Kepingan 90

//DIANTARA EGO DAN PERCAYA//

Tingkah Darso mulai menampakkan taringnya. Dia memanggilku keruangannya dan bulu kuduku dibuat berdiri mendengarkan kalimat-kalimatnya.
“Mungkin sebenarnya pertemuan kita itu garisan takdir Tuhan yang lebih rinci, sebab kulihat kau sangat cocok dengan karakterku”
Aku baru menyadari, dia ternyata manusia naif yang sedang menggila, tapi aku lebih memilih tenang dan diam daripada harus memprotes pernyataan absurdnya. Bagaimanapun juga, dia atasanku. Aku tak ingin hal bodoh semacam ini meributkan urusan pekerjaan.
“Kau tahu? Kurasa kau harus menyerahkan perasaanmu pada Tuhan, agar kau bisa menyadari bahwa kita memang ditakdirkan”
“Tidak, darso”
Kau gila? Kau bahkan sudah menikah dan masih bertingkah seperti ini!?
“Jangan terlalu cepat menyimpulkan kata tidak, kita tidak tahu soal takdir Tuhan bukan?”
Mendengarnya, perutku terasa ingin memuntahkan lagi sarapanku. Aku muak. Tapi kurasa aku tak berhak merendahkan sebegitunya. Setidaknya dia manusia, dan dia bahkan pernah mengajariku banyak hal. Kupikir dengan mengabaikannya sudah cukup.
***
Kuro setuju denganku, mendiamkan dan mengabaikan Darso, akan membuatnya berhenti dengan sendirinya. Tapi Hasa tidak, dia percaya bahwa Darso lebih buruk dan berbahaya dari yang aku perkirakan. Jika menurutku Darso hanya bertindak bodoh akibat  perasaan emosional, menurut Hasa dia justru akan bertindak emosional karena bodoh. Atasanku itu, tiba-tiba menjadi pematik pertengkaran diantara Kuro dan Hasa. Aku diapit keduanya.
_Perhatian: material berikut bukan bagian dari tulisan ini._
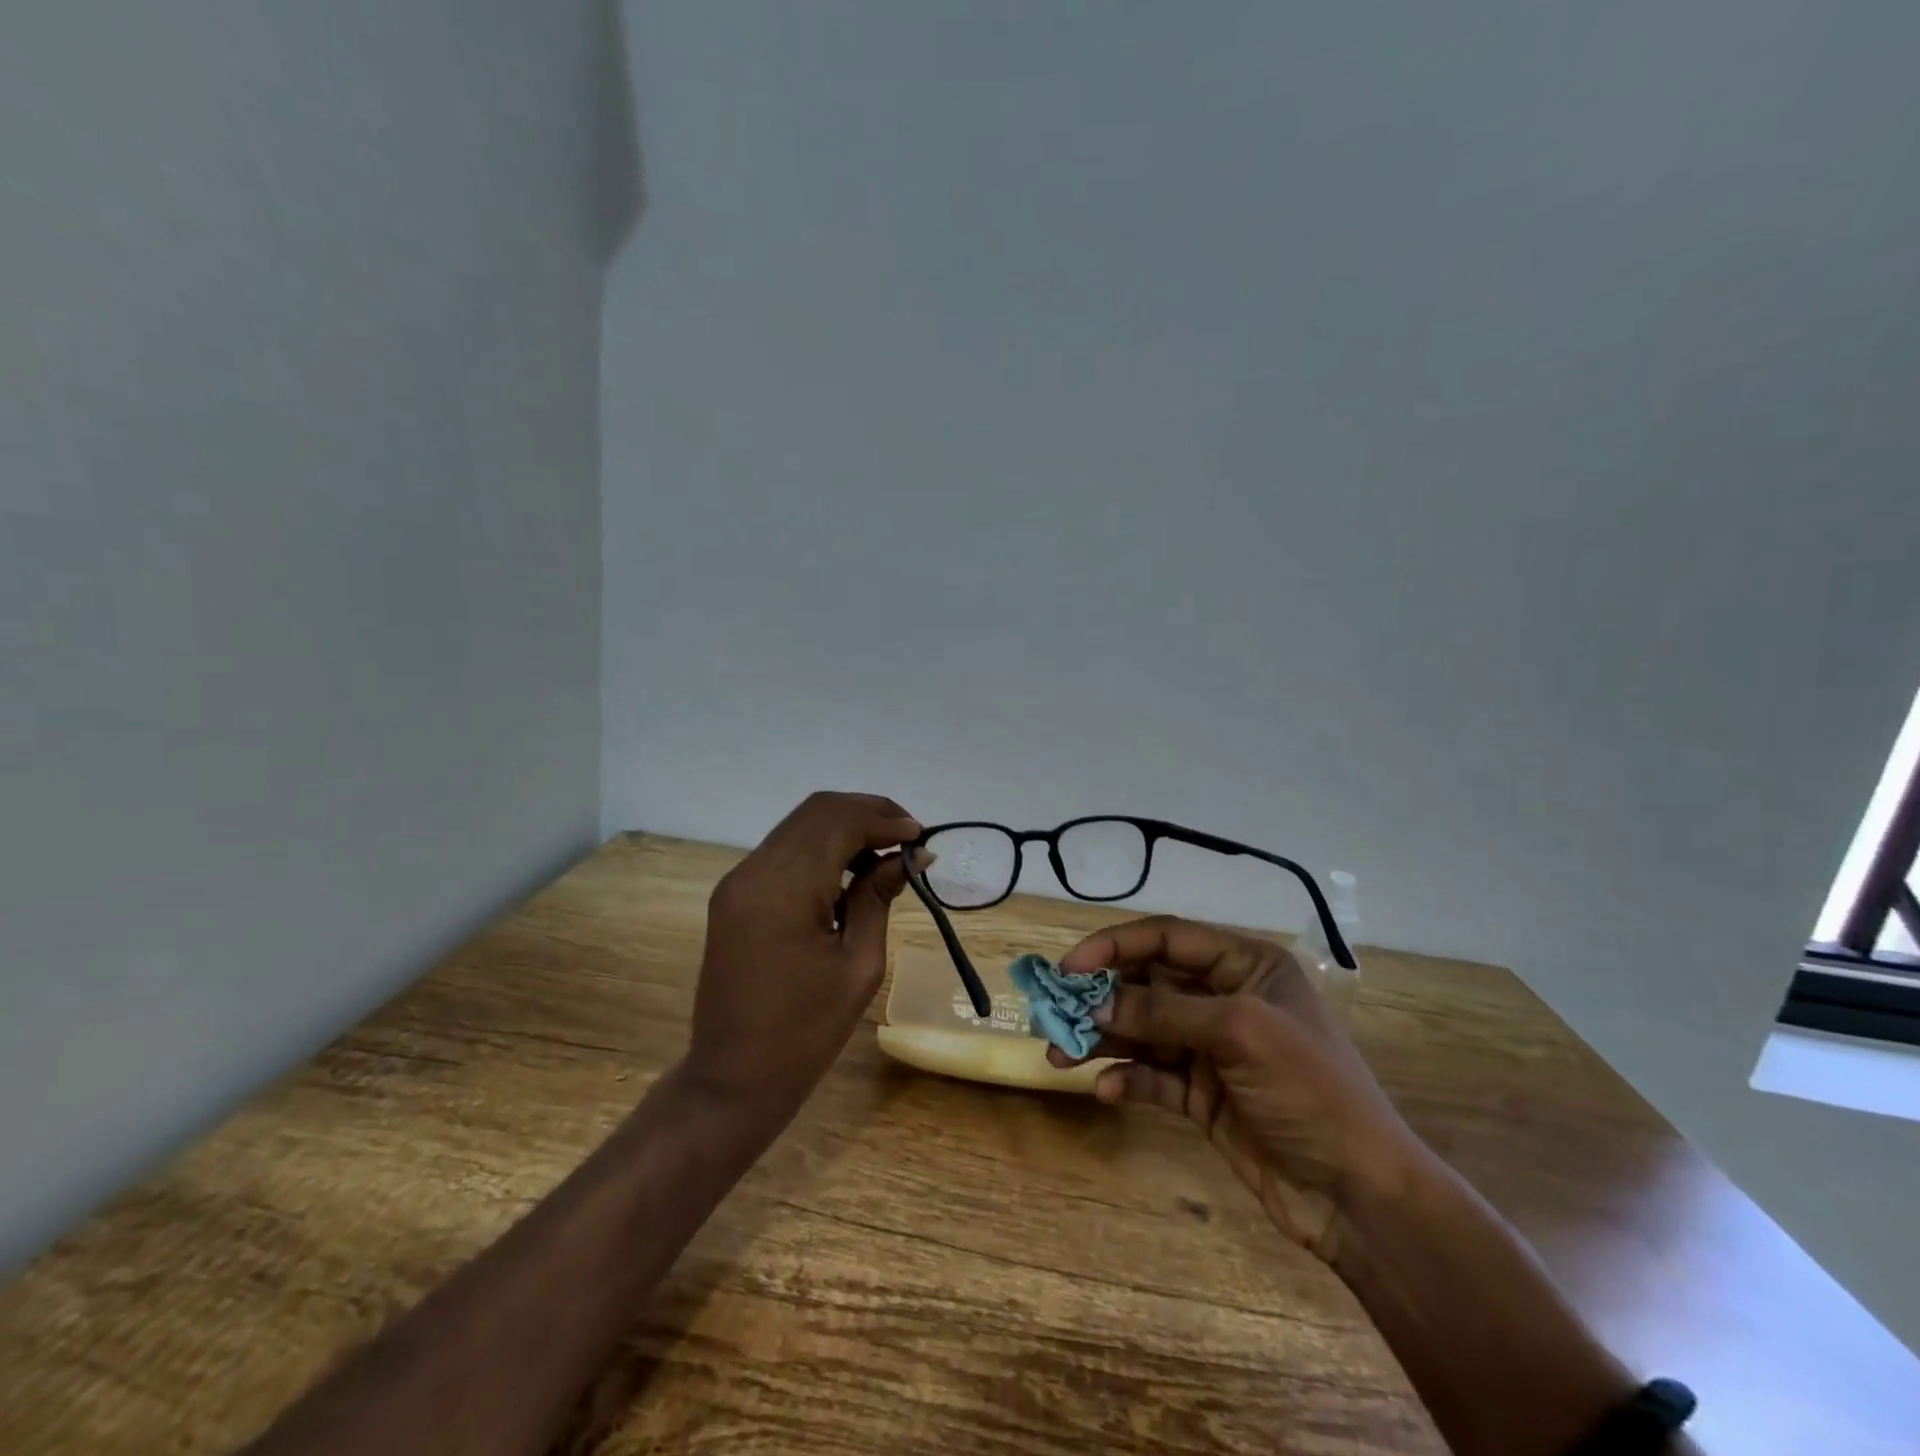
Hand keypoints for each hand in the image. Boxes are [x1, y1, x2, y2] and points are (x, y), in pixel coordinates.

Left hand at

Hasa : [Pokoknya kau harus merespon sesuai dengan yang aku katakan, dan kau harus mengabariku setiap detail tentang tingkahnya!]
Dia sedang mengaturmu lagi! Bukankah tidak sepantasnya dia bahkan mengatur responmu?Dia sendiri sama seperti Darso sedang berusaha merubahmu!”
Hasa : [Ya tuhan Lea! Kenapa kau selalu berbohong sih!? Cerita yang kau katakan padaku selalu terpotong-potong lalu berubah-ubah!  Kau ingin aku tak percaya padamu?]
Haha. Dia memang sudah tak percaya padamu Lea. Lihat! Dia bahkan bertingkah layaknya detektif, mencari-cari kesalahan kecil darimu!”
Hasa : [Berhenti berkomunikasi dengan orang sekitar Darso! Meskipun itu Tana. Darso bisa saja memanfaatkannya juga untuk mengganggumu]
Great! Sekarang dia juga membatasi hubungan sosialmu, dia bahkan tak menghargai teman-temanmu yang kau anggap berharga, apa sih yang kau harapkan Lea?”
Bukan hal yang mudah untuk menahan air mata di situasi seperti itu. Perasaanku, pikiranku dan tenagaku terkuras habis untuk hal yang bahkan tak aku pahami. Disisi lain, Darso terus merong-rong mengganggu setiap waktu istirahatku. Kepalaku rasanya dihantam gada terbesar yang pernah ada.
Hasa : [Apa apaan? Lihat Aley polamu selalu sama saja, kau tak pernah belajar. Kau selalu berbohong, membuatku ragu. Lalu jika aku marah padamu, kau justru mulai meluap luap menyalahkanku dan lebih marah padaku! Tapi saat aku memintamu cerita kau justru diam]
Sudahlah Lea. Hentikan saja. Sudah kubilang dia tak mempercayaimu. Dia bahkan tak paham cara menenangkanmu. Aku tak mau melihatmu seperti dulu lagi atau bahkan lebih parah dari itu. Dia bahkan tak menjagamu sebagai perempuan, mengertilah Lea. Kau lebih baik tidak berhubungan lagi dengannya”
Aku berada di nadir.
Aku merebahkan diriku dengan handuk dingin di kepalaku. Semalaman aku membiarkan air mataku meluncur sepuasnya sambil meredam teriakanku yang tak jelas hingga terlelap.